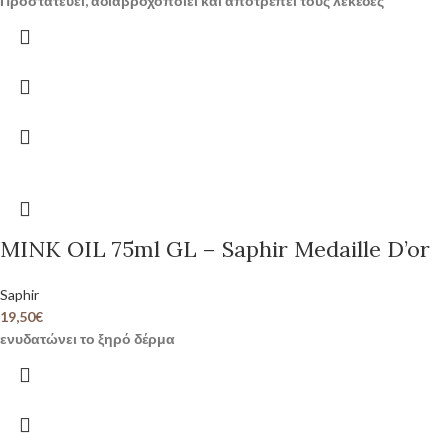
Προστατεύει, αδιαβροχοποιεί και αποτρέπει τους λεκέδες
MINK OIL 75ml GL – Saphir Medaille D’or
Saphir
19,50
€
ενυδατώνει το ξηρό δέρμα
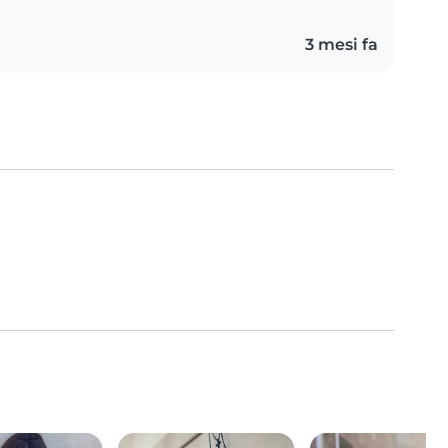
3 mesi fa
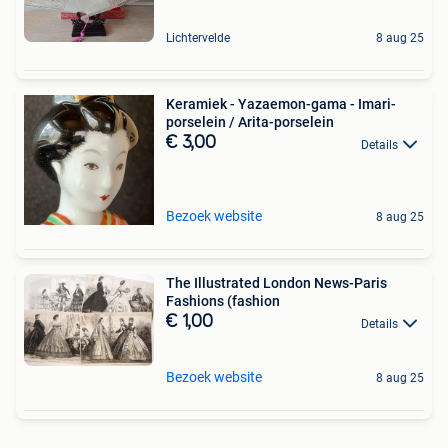
Lichtervelde
8 aug 25
Keramiek - Yazaemon-gama - Imari-
porselein / Arita-porselein
€ 3,00
Details
Bezoek website
8 aug 25
The Illustrated London News-Paris
Fashions (fashion
€ 1,00
Details
Bezoek website
8 aug 25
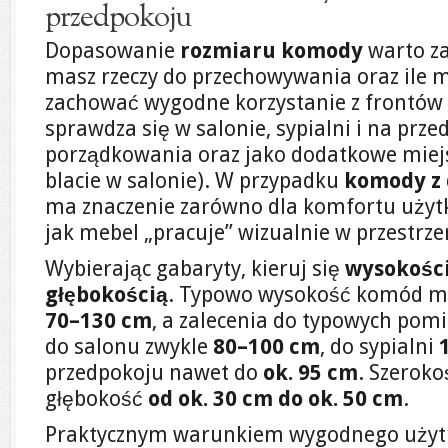
przedpokoju
Dopasowanie
rozmiaru komody
warto za
masz rzeczy do przechowywania oraz ile 
zachować wygodne korzystanie z frontów 
sprawdza się w salonie, sypialni i na prz
porządkowania oraz jako dodatkowe miejs
blacie w salonie). W przypadku
komody z
ma znaczenie zarówno dla komfortu użytko
jak mebel „pracuje” wizualnie w przestrze
Wybierając gabaryty, kieruj się
wysokości
głębokością
. Typowo wysokość komód mie
70–130 cm
, a zalecenia do typowych pomi
do salonu zwykle
80–100 cm
, do sypialni
przedpokoju nawet do
ok. 95 cm
. Szeroko
głębokość
od ok. 30 cm do ok. 50 cm
.
Praktycznym warunkiem wygodnego użytk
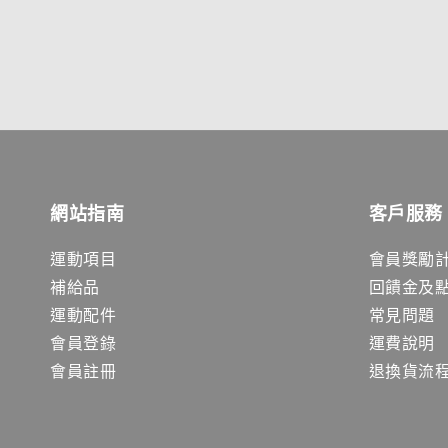
網站指南
客戶服務
運動項目
會員獎勵
補給品
回饋金及
運動配件
常見問題
會員登錄
運費說明
會員註冊
退換貨流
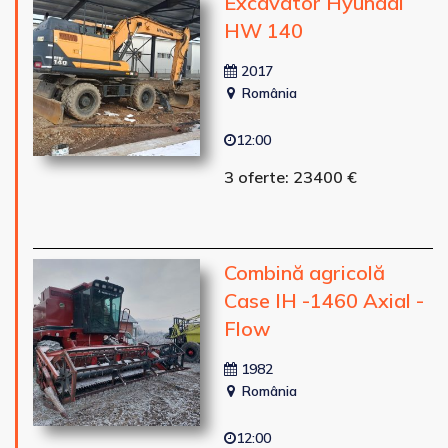
Excavator Hyundai
HW 140
2017
România
12:00
3 oferte: 23400 €
Combină agricolă
Case IH -1460 Axial -
Flow
1982
România
12:00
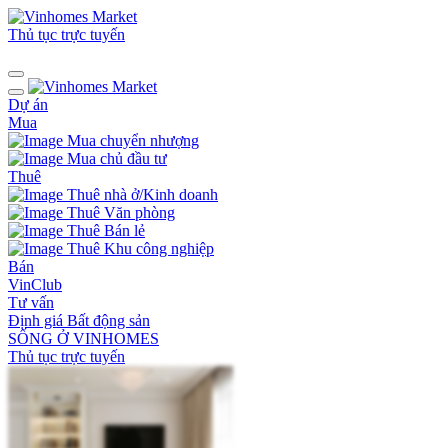
Thủ tục trực tuyến
Dự án
Mua
Mua chuyển nhượng
Mua chủ đầu tư
Thuê
Thuê nhà ở/Kinh doanh
Thuê Văn phòng
Thuê Bán lẻ
Thuê Khu công nghiệp
Bán
VinClub
Tư vấn
Định giá Bất động sản
SỐNG Ở VINHOMES
Thủ tục trực tuyến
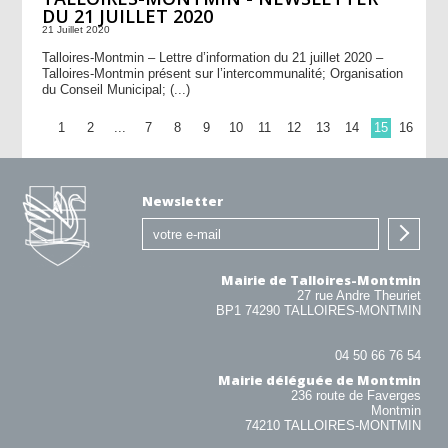
DU 21 JUILLET 2020
21 Juillet 2020
Talloires-Montmin – Lettre d’information du 21 juillet 2020 –
Talloires-Montmin présent sur l’intercommunalité; Organisation
du Conseil Municipal; (...)
1
2
...
7
8
9
10
11
12
13
14
15
16
Newsletter
Mairie de Talloires-Montmin
27 rue Andre Theuriet
BP1 74290 TALLOIRES-MONTMIN
04 50 66 76 54
Mairie déléguée de Montmin
236 route de Faverges
Montmin
74210 TALLOIRES-MONTMIN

....................

> WHAT YOU WILL DO: Every line above is to be repeated exactly, but no picture is to appear in the copy.

> COMPLETED TASK:
Προστατεύει, αδιαβροχοποιεί και αποτρέπει τους λεκέδες
MINK OIL 75ml GL – Saphir Medaille D’or
Saphir
19,50
€
ενυδατώνει το ξηρό δέρμα
3 mesi fa
Lichtervelde
8 aug 25
Keramiek - Yazaemon-gama - Imari-
porselein / Arita-porselein
€ 3,00
Details
Bezoek website
8 aug 25
The Illustrated London News-Paris
Fashions (fashion
€ 1,00
Details
Bezoek website
8 aug 25
przedpokoju
Dopasowanie
rozmiaru komody
warto za
masz rzeczy do przechowywania oraz ile 
zachować wygodne korzystanie z frontów 
sprawdza się w salonie, sypialni i na prz
porządkowania oraz jako dodatkowe miejs
blacie w salonie). W przypadku
komody z
ma znaczenie zarówno dla komfortu użytko
jak mebel „pracuje” wizualnie w przestrze
Wybierając gabaryty, kieruj się
wysokości
głębokością
. Typowo wysokość komód mie
70–130 cm
, a zalecenia do typowych pomi
do salonu zwykle
80–100 cm
, do sypialni
przedpokoju nawet do
ok. 95 cm
. Szeroko
głębokość
od ok. 30 cm do ok. 50 cm
.
Praktycznym warunkiem wygodnego użytk
網站指南
客戶服務
運動項目
會員獎勵
補給品
回饋金及
運動配件
常見問題
會員登錄
運費說明
會員註冊
退換貨流
Excavator Hyundai
HW 140
2017
România
12:00
3 oferte: 23400 €
Combină agricolă
Case IH -1460 Axial -
Flow
1982
România
12:00
Thủ tục trực tuyến
Dự án
Mua
Mua chuyển nhượng
Mua chủ đầu tư
Thuê
Thuê nhà ở/Kinh doanh
Thuê Văn phòng
Thuê Bán lẻ
Thuê Khu công nghiệp
Bán
VinClub
Tư vấn
Định giá Bất động sản
SỐNG Ở VINHOMES
Thủ tục trực tuyến
DU 21 JUILLET 2020
21 Juillet 2020
Talloires-Montmin – Lettre d’information du 21 juillet 2020 –
Talloires-Montmin présent sur l’intercommunalité; Organisation
du Conseil Municipal; (...)
1
2
...
7
8
9
10
11
12
13
14
15
16
Newsletter
Mairie de Talloires-Montmin
27 rue Andre Theuriet
BP1 74290 TALLOIRES-MONTMIN
04 50 66 76 54
Mairie déléguée de Montmin
236 route de Faverges
Montmin
74210 TALLOIRES-MONTMIN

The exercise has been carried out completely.